El Puerto de Antofagasta inició formalmente su proceso de transformación estructural con la colocación de la primera piedra de la ampliación del Molo de Abrigo, una de las inversiones logísticas más relevantes del norte del país. Según informó El Diario de Antofagasta, el proyecto permitirá reducir 80% los cierres por marejadas, que hoy generan entre 40 y 50 días de paralización anual, afectando directamente al comercio exterior.
“Se trata de una obra de Estado que trascenderá a los gobiernos de turno”, afirmó el biministro de Obras Públicas y Transportes, Louis de Grange, destacando su impacto en la competitividad regional. La ampliación del molo contempla el dragado del fondo marino, la instalación de bloques de hormigón y la reubicación del faro de navegación, con una inversión total que supera los $45.800 millones.
El megaproyecto no solo busca mejorar la operación del puerto, sino duplicar su capacidad de transferencia de carga, que pasará de las actuales 3 millones de toneladas anuales a un potencial de 7 millones. La ampliación del molo considera también la modernización del Antepuerto Portezuelo y la construcción de una nueva Zona de Desarrollo Logístico en el sector La Negra.
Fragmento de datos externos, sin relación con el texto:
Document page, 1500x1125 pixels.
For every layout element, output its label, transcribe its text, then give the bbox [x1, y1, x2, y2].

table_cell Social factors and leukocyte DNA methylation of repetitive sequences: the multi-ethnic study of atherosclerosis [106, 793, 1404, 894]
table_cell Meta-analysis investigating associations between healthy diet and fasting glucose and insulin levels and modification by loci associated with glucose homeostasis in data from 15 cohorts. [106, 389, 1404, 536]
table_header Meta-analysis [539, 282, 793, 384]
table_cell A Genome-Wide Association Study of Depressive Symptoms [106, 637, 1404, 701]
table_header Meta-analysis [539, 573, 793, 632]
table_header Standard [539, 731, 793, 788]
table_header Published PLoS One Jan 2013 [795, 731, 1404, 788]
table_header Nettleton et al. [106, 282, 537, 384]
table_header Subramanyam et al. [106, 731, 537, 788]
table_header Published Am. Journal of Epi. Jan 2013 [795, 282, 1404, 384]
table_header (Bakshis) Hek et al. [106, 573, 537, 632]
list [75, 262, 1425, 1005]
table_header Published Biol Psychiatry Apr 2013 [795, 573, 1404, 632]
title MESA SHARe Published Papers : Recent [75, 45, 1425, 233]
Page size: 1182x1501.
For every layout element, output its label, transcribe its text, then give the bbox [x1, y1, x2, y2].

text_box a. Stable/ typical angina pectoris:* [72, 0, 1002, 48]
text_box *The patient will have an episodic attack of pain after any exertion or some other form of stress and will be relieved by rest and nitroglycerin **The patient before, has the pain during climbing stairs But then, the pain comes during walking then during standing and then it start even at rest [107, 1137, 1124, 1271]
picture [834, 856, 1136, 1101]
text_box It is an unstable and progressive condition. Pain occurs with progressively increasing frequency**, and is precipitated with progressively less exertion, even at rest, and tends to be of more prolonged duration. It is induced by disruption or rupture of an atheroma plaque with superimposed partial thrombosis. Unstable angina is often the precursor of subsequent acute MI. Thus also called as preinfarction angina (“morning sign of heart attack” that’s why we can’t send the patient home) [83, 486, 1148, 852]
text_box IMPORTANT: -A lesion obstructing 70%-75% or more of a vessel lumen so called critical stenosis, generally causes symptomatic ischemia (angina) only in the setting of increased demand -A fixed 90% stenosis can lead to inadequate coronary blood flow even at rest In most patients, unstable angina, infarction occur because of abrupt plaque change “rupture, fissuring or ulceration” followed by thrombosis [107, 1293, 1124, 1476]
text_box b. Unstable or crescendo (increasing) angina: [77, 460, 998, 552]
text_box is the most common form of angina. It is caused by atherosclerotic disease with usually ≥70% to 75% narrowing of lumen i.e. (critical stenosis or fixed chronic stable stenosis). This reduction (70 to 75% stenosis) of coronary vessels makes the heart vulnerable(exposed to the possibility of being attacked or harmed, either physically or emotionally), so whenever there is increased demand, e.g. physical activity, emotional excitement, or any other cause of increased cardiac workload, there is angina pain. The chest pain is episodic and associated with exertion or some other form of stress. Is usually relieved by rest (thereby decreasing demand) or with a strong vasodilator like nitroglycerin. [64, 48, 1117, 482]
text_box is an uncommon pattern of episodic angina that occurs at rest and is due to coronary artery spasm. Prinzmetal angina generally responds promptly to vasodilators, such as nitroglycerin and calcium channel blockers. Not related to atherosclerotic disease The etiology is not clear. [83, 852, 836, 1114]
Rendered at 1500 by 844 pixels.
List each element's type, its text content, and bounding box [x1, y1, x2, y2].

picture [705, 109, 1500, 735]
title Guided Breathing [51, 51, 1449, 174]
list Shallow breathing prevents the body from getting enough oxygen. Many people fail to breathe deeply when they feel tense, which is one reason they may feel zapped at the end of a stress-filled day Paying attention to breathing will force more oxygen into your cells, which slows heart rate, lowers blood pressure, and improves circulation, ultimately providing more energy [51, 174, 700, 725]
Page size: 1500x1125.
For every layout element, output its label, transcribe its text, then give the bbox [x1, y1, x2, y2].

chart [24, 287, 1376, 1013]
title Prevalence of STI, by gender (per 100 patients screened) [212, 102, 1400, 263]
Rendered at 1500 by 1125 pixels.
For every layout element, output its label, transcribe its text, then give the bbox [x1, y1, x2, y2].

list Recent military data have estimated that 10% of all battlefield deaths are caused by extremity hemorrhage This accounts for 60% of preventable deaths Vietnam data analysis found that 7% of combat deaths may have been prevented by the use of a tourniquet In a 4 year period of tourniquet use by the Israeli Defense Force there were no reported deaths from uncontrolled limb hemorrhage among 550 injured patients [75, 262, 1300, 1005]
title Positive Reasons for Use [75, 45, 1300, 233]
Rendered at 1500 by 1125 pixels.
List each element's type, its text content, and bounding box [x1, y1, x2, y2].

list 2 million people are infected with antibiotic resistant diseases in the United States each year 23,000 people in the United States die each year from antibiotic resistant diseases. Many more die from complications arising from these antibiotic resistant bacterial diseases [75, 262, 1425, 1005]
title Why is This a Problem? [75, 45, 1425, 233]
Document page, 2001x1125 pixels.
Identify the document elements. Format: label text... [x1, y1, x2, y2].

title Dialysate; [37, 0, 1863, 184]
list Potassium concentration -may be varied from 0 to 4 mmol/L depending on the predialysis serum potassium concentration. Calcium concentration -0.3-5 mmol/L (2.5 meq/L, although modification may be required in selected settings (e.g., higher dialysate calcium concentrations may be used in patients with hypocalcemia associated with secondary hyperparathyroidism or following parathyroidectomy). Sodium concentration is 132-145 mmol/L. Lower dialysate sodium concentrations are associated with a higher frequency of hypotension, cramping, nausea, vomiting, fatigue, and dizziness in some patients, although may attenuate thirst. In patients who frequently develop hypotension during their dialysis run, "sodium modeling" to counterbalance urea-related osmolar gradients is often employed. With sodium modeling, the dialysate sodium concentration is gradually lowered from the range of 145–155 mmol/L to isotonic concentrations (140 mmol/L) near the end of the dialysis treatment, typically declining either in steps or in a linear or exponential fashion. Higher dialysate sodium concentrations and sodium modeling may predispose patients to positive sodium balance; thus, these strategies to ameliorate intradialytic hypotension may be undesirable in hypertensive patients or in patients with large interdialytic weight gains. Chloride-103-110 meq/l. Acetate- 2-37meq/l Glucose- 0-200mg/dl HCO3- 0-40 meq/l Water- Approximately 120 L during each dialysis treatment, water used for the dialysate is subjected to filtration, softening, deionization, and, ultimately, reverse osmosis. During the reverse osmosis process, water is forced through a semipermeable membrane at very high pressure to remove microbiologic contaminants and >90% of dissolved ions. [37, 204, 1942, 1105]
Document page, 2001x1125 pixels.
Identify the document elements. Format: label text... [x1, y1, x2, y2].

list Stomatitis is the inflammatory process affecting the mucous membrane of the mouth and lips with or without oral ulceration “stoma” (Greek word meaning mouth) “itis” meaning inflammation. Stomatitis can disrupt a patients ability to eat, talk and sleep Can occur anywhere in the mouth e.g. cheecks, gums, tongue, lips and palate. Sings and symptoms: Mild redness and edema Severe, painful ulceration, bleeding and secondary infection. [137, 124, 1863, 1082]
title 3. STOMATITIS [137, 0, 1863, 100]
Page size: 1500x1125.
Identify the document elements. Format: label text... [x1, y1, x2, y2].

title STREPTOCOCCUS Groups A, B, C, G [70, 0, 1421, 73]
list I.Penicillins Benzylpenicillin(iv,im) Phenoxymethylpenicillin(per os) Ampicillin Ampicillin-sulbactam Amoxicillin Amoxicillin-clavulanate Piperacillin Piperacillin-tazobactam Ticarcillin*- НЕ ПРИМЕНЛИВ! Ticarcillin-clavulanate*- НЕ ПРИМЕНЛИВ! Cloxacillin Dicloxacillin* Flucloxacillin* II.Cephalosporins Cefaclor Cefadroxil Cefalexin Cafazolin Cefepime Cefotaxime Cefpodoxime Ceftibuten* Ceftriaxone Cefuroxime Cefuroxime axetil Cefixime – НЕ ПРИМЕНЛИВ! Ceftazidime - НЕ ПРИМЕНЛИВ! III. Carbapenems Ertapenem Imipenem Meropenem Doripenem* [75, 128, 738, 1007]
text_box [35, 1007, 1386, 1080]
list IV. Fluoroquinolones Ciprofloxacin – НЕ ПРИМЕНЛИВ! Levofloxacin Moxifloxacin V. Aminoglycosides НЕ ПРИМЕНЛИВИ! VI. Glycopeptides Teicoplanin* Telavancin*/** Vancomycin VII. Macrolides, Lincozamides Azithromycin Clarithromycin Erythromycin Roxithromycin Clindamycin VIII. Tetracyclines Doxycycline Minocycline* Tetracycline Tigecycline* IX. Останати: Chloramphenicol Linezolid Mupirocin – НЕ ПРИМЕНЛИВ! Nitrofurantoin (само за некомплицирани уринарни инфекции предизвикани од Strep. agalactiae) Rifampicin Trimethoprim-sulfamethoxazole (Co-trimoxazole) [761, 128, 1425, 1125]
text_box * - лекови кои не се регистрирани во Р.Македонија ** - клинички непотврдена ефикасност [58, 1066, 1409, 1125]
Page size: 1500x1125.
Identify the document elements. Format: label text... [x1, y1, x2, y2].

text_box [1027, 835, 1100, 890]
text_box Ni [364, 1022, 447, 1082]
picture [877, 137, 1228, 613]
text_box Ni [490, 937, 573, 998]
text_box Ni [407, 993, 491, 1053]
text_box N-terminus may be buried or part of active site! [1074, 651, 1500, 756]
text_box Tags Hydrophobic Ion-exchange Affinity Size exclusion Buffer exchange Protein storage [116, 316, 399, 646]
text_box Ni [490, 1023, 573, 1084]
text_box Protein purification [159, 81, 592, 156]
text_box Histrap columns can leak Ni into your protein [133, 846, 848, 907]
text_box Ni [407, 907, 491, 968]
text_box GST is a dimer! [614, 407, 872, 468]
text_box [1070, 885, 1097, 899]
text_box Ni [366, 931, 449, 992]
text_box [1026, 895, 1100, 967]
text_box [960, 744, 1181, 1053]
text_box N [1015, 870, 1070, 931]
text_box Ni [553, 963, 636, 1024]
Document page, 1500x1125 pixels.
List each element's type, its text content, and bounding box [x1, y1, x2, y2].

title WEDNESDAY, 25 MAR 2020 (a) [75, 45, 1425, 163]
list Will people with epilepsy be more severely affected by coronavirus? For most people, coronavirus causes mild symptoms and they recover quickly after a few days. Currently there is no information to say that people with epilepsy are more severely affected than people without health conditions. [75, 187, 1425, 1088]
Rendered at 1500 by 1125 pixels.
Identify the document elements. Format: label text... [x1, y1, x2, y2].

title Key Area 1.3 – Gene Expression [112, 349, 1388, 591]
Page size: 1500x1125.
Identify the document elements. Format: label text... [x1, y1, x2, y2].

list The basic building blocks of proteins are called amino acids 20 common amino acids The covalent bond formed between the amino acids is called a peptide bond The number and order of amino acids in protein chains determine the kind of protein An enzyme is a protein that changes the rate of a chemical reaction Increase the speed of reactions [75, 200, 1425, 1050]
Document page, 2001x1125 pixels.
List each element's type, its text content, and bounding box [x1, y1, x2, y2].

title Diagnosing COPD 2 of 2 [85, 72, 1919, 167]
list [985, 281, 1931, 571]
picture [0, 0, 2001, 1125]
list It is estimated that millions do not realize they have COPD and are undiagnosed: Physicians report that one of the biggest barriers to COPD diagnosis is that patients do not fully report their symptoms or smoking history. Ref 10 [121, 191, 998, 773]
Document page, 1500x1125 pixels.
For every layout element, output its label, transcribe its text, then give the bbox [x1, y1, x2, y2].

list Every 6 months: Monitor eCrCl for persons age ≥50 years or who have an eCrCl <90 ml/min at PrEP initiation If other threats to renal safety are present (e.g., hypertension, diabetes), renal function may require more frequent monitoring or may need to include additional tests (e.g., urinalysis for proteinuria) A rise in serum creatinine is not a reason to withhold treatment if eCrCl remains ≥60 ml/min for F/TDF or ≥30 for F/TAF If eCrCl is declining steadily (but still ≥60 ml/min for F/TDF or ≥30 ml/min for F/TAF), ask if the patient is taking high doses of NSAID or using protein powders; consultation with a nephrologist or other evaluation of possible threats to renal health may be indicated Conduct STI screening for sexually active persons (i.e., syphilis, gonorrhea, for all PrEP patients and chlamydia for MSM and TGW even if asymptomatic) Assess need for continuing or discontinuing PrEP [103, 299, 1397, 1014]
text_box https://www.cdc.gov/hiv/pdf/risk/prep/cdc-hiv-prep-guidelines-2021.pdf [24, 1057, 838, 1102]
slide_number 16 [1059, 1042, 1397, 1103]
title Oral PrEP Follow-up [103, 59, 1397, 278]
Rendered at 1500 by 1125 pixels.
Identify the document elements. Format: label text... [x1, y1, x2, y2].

Durante la ceremonia de inicio de obras, De Grange destacó que el proyecto permitirá recibir enormes naves tipo New Panamax, elevando los estándares del puerto frente a mercados internacionales. Se espera que las obras sean entregadas en noviembre de 2028, consolidando a la región como un nodo estratégico del Corredor Bioceánico Capricornio, que conecta Brasil, Paraguay, Argentina y Chile.